Packaging machinery can go a long way to helping to keep the customer satisfied, as Torsten Giese, Marketing Manager – PR & Exhibitions, Ishida Europe explains…
In competitive retail markets packaging equipment can play a significant role in helping companies achieve success. The multihead weigher, for example, offered a revolution in accurate pack sizes and minimising giveaway when it was first introduced in the 1980s. From the very earliest models, product giveaway, which had been as much as 15% using manual weighing on bench scales, was reduced to well below 1%.
While the automation of the process greatly increased the speed of the packing operation, the significance of this was not just due to faster speeds – high-value products previously wasted in overfill were now being packed into additional packs. Output was therefore increased without additional input. There were other benefits too. Accurate filling meant packs could be designed smaller, reducing the cost of packaging, storage and transport. Consumer satisfaction increased as a result, as this eliminated the possibility of customers feeling short-changed by the correct amount of product in an oversized bag.
Since then, multihead weighers have continued to evolve and develop to meet the ever-changing demands of the retail food industry, improving in terms of even faster speeds and greater weighing accuracy. Equally important, the technology has been able to be adapted for individual applications.
Today, therefore, there are models with special raised surfaces for sticky products such as prepared fruit, jellies and gums, and weighers incorporating reduced angles and drop distances to protect fragile or brittle products from breakages. For fresh meat and poultry, anti-stick contact surfaces, plastic hoppers with scraper gates and belt feeders all help to keep product moving easily through the weigher. Mixed weighers can handle individual products separately for discharge into the same pack.
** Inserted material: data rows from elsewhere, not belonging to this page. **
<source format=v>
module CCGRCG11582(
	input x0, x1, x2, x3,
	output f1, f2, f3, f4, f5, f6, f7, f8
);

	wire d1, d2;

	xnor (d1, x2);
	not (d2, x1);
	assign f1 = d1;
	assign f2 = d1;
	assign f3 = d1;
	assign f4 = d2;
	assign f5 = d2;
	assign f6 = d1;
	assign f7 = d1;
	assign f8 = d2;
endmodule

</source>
As well as different product types, another ever-changing challenge for multihead weighers is the variety of pack formats into which weighments have to be discharged. In terms of bag sizes alone, different weighers can now handle target weights from as small as 0.5g to 5kg and in some cases even heavier.
Equally significant, special distribution and filling systems have been introduced to ensure an accurate, consistent and spillage free interface between the weigher and the pack for other pack formats such as trays, pots and pouches. A further development has been the introduction of Weigh Batcher systems that allow the accurate weighing of fresh meat and poultry to be combined with manual manipulation in order to optimise the products’ arrangement and presentation in a tray.
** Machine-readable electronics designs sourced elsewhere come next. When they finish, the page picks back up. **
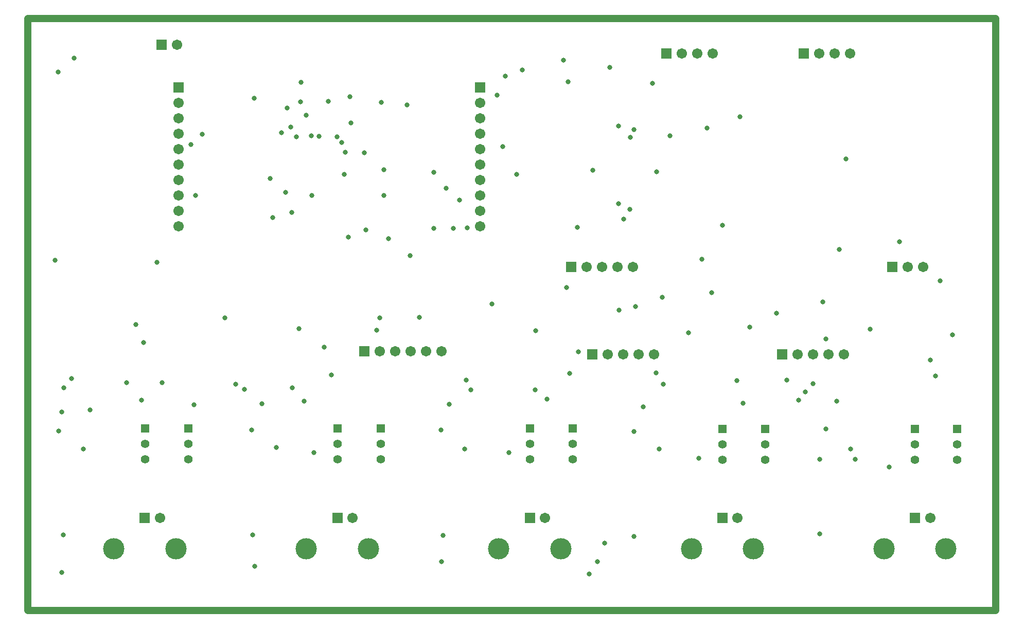
<source format=gbs>
%FSTAX23Y23*%
%MOIN*%
%SFA1B1*%

%IPPOS*%
%ADD25C,0.047240*%
%ADD52C,0.055240*%
%ADD53R,0.055240X0.055240*%
%ADD54R,0.067060X0.067060*%
%ADD55C,0.067060*%
%ADD56R,0.067060X0.067060*%
%ADD57C,0.137920*%
%ADD58C,0.033000*%
%LNhanc_analog-1*%
%LPD*%
G54D25*
X01Y01D02*
X0727D01*
Y04835*
X01D02*
X0727D01*
X01Y01D02*
Y04835D01*
G54D52*
X02037Y0198D03*
Y0208D03*
X0176Y0198D03*
Y0208D03*
X03285Y0198D03*
Y0208D03*
X03005Y0198D03*
Y0208D03*
X04528Y0198D03*
Y0208D03*
X04251Y0198D03*
Y0208D03*
X05775Y01975D03*
Y02075D03*
X055Y01975D03*
Y02075D03*
X07017Y01975D03*
Y02075D03*
X06745Y01975D03*
Y02075D03*
G54D53*
X02037Y0218D03*
X0176D03*
X03285D03*
X03005D03*
X04528D03*
X04251D03*
X05775Y02175D03*
X055D03*
X07017D03*
X06745D03*
G54D54*
X01865Y04665D03*
X05135Y0461D03*
X05885Y0266D03*
X0318Y0268D03*
X04655Y0266D03*
X0452Y03225D03*
X066D03*
X06025Y0461D03*
G54D55*
X01965Y04665D03*
X01975Y0419D03*
Y0349D03*
Y0359D03*
Y0369D03*
Y0379D03*
Y0389D03*
Y0399D03*
Y0409D03*
Y0429D03*
X0393Y0419D03*
Y0349D03*
Y0359D03*
Y0369D03*
Y0379D03*
Y0389D03*
Y0399D03*
Y0409D03*
Y0429D03*
X01855Y016D03*
X03102D03*
X04349D03*
X05596D03*
X06844D03*
X05435Y0461D03*
X05335D03*
X05235D03*
X06285Y0266D03*
X06185D03*
X06085D03*
X05985D03*
X0328Y0268D03*
X0338D03*
X0348D03*
X0358D03*
X0368D03*
X05055Y0266D03*
X04955D03*
X04855D03*
X04755D03*
X0492Y03225D03*
X0482D03*
X0472D03*
X0462D03*
X067D03*
X068D03*
X06125Y0461D03*
X06225D03*
X06325D03*
G54D56*
X01975Y0439D03*
X0393D03*
X01756Y016D03*
X03004D03*
X04251D03*
X05498D03*
X06745D03*
G54D57*
X01556Y014D03*
X01957D03*
X02803D03*
X03204D03*
X0405D03*
X04452D03*
X05297D03*
X05699D03*
X06545D03*
X06946D03*
G54D58*
X02703Y04133D03*
X03086Y04328D03*
X02835Y04075D03*
X03002Y04068D03*
X03092Y04159D03*
X02885Y04071D03*
X02585Y03547D03*
X0257Y03798D03*
X04901Y04066D03*
X03475Y033D03*
X0511Y0303D03*
X04005Y02985D03*
X0691Y03135D03*
X04165Y03825D03*
X04075Y04005D03*
X0615Y03D03*
X0543Y0306D03*
X05365Y03275D03*
X063Y03925D03*
X05072Y03842D03*
X06645Y0339D03*
X0404Y0434D03*
X06255Y0334D03*
X0363Y0384D03*
X01175Y0327D03*
X0318Y03965D03*
X0326Y02815D03*
X0213Y04085D03*
X0305Y03825D03*
X03305Y0369D03*
Y03855D03*
X0483Y02945D03*
X0585Y02925D03*
X04935Y0297D03*
X03535Y029D03*
X05675Y02835D03*
X0528Y028D03*
X0617Y0276D03*
X0699Y02785D03*
X02344Y02465D03*
X04565Y02675D03*
X02965Y02525D03*
X0451Y02535D03*
X0292Y02705D03*
X06085Y0247D03*
X06035Y02415D03*
X0507Y0254D03*
X0469Y01315D03*
X04735Y01435D03*
X0368Y01315D03*
X04635Y01235D03*
X0247Y01285D03*
X0122Y01245D03*
X04925Y0148D03*
X0624Y02355D03*
X02515Y0234D03*
X0122Y02285D03*
X0617Y02175D03*
X0613Y01495D03*
X012Y02164D03*
X0136Y02045D03*
X0633D03*
X04925Y0216D03*
X0509Y02045D03*
X03675Y0217D03*
X0383Y02045D03*
X0369Y01485D03*
X0245Y0217D03*
X0261Y02055D03*
X02455Y0149D03*
X0123D03*
X02055Y0402D03*
X02085Y0369D03*
X01835Y03255D03*
X0175Y02735D03*
X0187Y02475D03*
X03075Y0342D03*
X03335Y0341D03*
X03455Y04275D03*
X0371Y03735D03*
X02465Y0432D03*
X02945Y043D03*
X03055Y0397D03*
X01195Y0449D03*
X045Y04425D03*
X0447Y04565D03*
X013Y0458D03*
X054Y04125D03*
X0363Y03475D03*
X03795Y0366D03*
X03755Y03475D03*
X03845Y0348D03*
X02275Y02895D03*
X0328D03*
X0319Y03465D03*
X055Y03495D03*
X0284Y0369D03*
X0516Y04075D03*
X0271Y0358D03*
X05045Y04415D03*
X0477Y0452D03*
X049Y036D03*
X0486Y03535D03*
X04925Y04117D03*
X04826Y03635D03*
X04657Y03853D03*
X02738Y0407D03*
X04559Y03483D03*
X04825Y0414D03*
X0267Y0371D03*
X03032Y04032D03*
X03289Y04291D03*
X04202Y04503D03*
X04092Y04462D03*
X06845Y02622D03*
X05344Y01985D03*
X04114Y02023D03*
X02851D03*
X0449Y03093D03*
X01698Y02853D03*
X02755Y02826D03*
X06579Y0193D03*
X06879Y0252D03*
X06454Y02824D03*
X04287Y02813D03*
X0279Y02357D03*
X03727Y02336D03*
X04362Y02368D03*
X04985Y0232D03*
X05633Y02342D03*
X05993Y02361D03*
X05915Y02491D03*
X03838Y02493D03*
X04285Y02428D03*
X05613Y04198D03*
X02802Y04209D03*
X02767Y04423D03*
X02678Y04255D03*
X02765Y04296D03*
X02643Y04096D03*
X06357Y01978D03*
X06127D03*
X05114Y02466D03*
X05592Y02489D03*
X03867Y02429D03*
X02401Y02434D03*
X02711Y02441D03*
X02076Y02332D03*
X01736Y02363D03*
X01401Y02298D03*
X01281Y02503D03*
X01637Y02475D03*
X01231Y02441D03*
M02*
</source>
Checkweighers are another essential part of the packing process to provide additional evidence that all packs leaving a factory are meeting the relevant legal weight requirements.
However, the continuing development of checkweighing technology means that checkweighers are now able to play a far more extensive role in the packaging process. Some of the most recent models are capable of providing a wide range of data monitoring and analysis. This can help to assess packing line performance and enable manufacturers to manage their operations more effectively, leading to improved Overall Equipment Efficiency (OEE) and enhanced profitability.
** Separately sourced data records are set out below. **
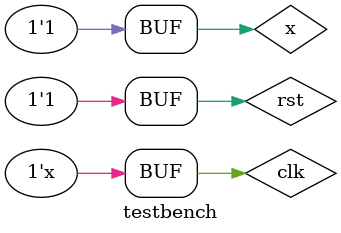
<source format=v>
`timescale 10ns / 100ps

module testbench();

reg clk, rst, x;
wire [1:0] state;

upcount uc (clk, rst, x, state);

initial  begin
    clk = 0;
    rst = 0;
    x = 0;
    #5 x = 1;
    #5 rst = 1;
    

end

always begin
    #1 clk <= ~clk;
end
endmodule


</source>
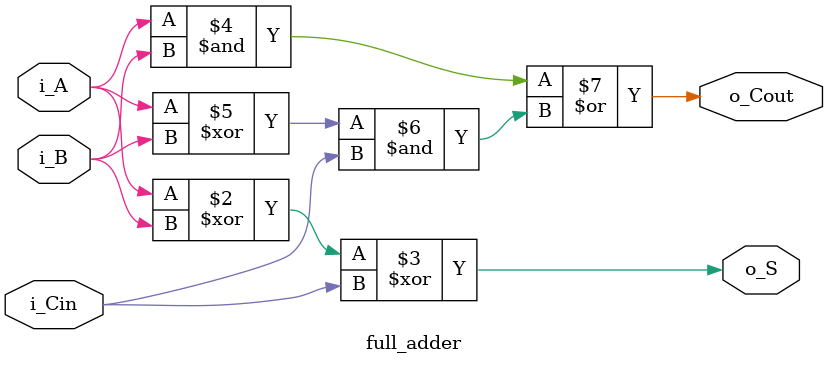
<source format=v>
module full_adder (
	input wire i_A,
	input wire i_B,
	input wire i_Cin,
	output reg o_S,
	output reg o_Cout
);

always@(*)
begin
	o_S = i_A ^ i_B ^ i_Cin;
	o_Cout = (i_A & i_B) | (i_A ^ i_B) & i_Cin;
end

`ifdef FORMAL

	wire [2:0] fw_incat;
	assign fw_incat = {i_A,i_B,i_Cin};
	always@(*)
	begin
		if(fw_incat == 1 || fw_incat == 2 || fw_incat == 4 || fw_incat == 7)
			assert(o_S);
		else
			assert(~o_S);
		if(fw_incat == 6 || fw_incat == 5 || fw_incat == 3 || fw_incat == 7)
			assert(o_Cout);
		else
			assert(~o_Cout);
	end
`endif
endmodule

</source>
Checkweighers can be combined with metal detectors, but for the detection of a wider variety of foreign bodies in packs and its ability to carry out an extensive series of additional quality control inspections, X-ray technology is becoming increasingly popular.
In terms of contaminants, X-ray can spot many different items including stone, glass, metals and dense plastics. Some X-ray models can detect impurities down to 0.3mm in size.
However, product quality is about far more than contaminants in a pack. Poor presentation, non-uniform product or incomplete packs are equally damaging to brand reputation. This is where the versatility of X-ray is a major benefit. The technology can alert operators to missing items in packs, and the presence of deformed product or packaging.
X-ray inspection systems can also provide full traceability. In the event of a complaint, ERP (Enterprise Resource Planning) or other data systems linked to the X-ray machine allow the retrieval of the X-ray image of a particular pack, establishing beyond doubt whether or not it contained a foreign body or showed a quality issue. As the system can capture every single image, it can also be used to expose any false claims.
Product quality is also about maintaining freshness and increasing shelf life, which means ensuring the integrity of seals. For sealed MAP (Modified Atmosphere Packing) packs, latest advanced seal testing, such as our own just-launched Ishida AirScan model, uses laser technology to identify leaks of CO2 from holes as small as 0.3mm at speeds of up to 180 packs per minute.
Fast and accurate weighing and effective quality control are just two examples of how packaging equipment can help maximise throughput and efficiency on the line and achieve high-standards of pack presentation and product quality and safety, all of which are essential for success in retail markets. Keeping up with the newest developments and investing in the latest models will help manufacturers make the most of their opportunities in a fast-changing market.